Data entries.
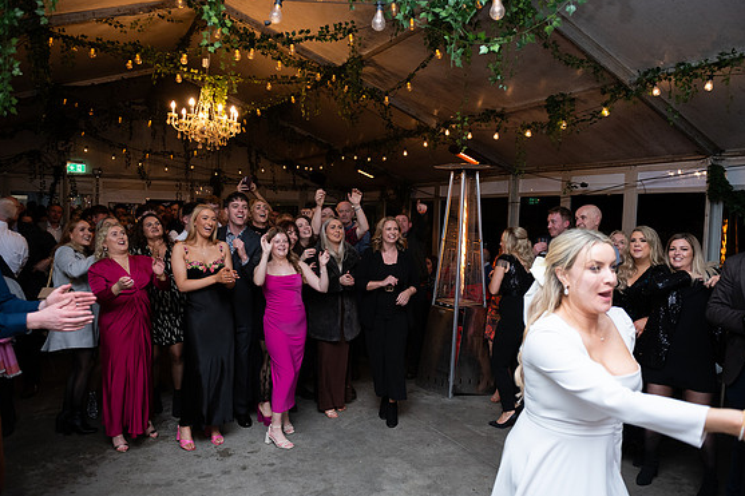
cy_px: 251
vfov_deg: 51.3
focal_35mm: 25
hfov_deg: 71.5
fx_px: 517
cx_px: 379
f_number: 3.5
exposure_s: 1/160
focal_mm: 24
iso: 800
---
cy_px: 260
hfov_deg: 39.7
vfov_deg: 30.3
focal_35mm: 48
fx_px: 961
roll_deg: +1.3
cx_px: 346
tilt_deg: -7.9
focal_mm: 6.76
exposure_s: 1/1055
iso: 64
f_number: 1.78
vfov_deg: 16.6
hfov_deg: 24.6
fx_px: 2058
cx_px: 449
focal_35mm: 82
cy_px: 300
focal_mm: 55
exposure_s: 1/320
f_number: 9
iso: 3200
* * *
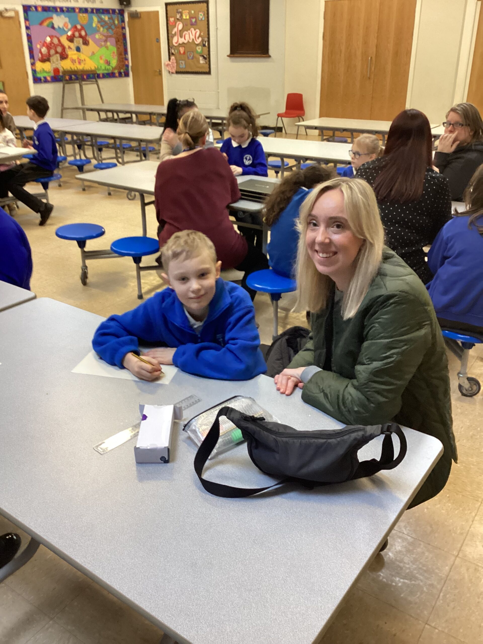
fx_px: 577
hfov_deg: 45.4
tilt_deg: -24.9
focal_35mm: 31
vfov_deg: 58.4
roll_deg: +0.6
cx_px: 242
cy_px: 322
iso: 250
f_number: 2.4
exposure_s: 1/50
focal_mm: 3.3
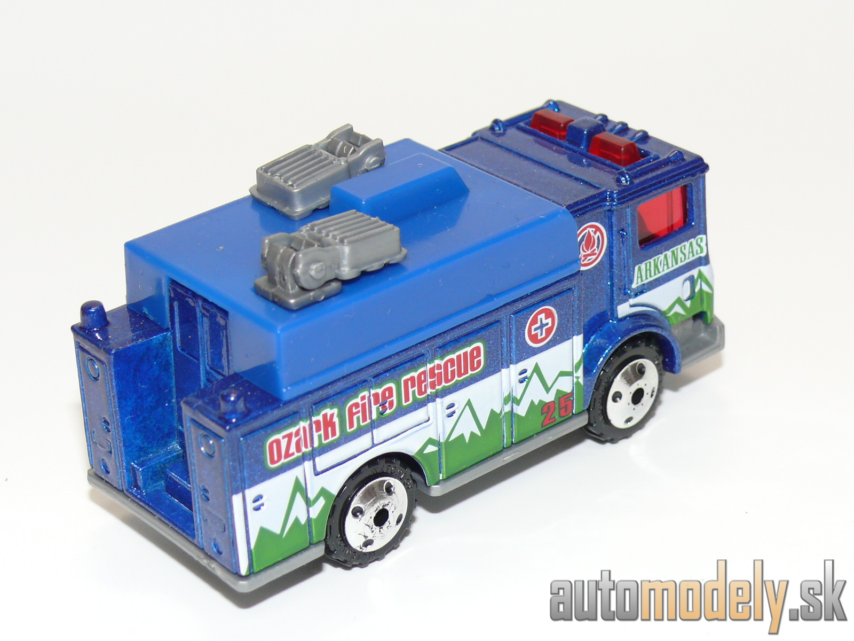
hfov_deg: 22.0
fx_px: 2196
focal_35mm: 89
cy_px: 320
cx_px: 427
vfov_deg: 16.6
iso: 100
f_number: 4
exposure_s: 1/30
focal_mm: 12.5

Task to complete. Taking the records above, print only and exactly the lines from the line with "roll_deg: +0.6" to the line with "focal_mm: 12.5", both kept, and exclude pictures.

Exercise result.
roll_deg: +0.6
cx_px: 242
cy_px: 322
iso: 250
f_number: 2.4
exposure_s: 1/50
focal_mm: 3.3
hfov_deg: 22.0
fx_px: 2196
focal_35mm: 89
cy_px: 320
cx_px: 427
vfov_deg: 16.6
iso: 100
f_number: 4
exposure_s: 1/30
focal_mm: 12.5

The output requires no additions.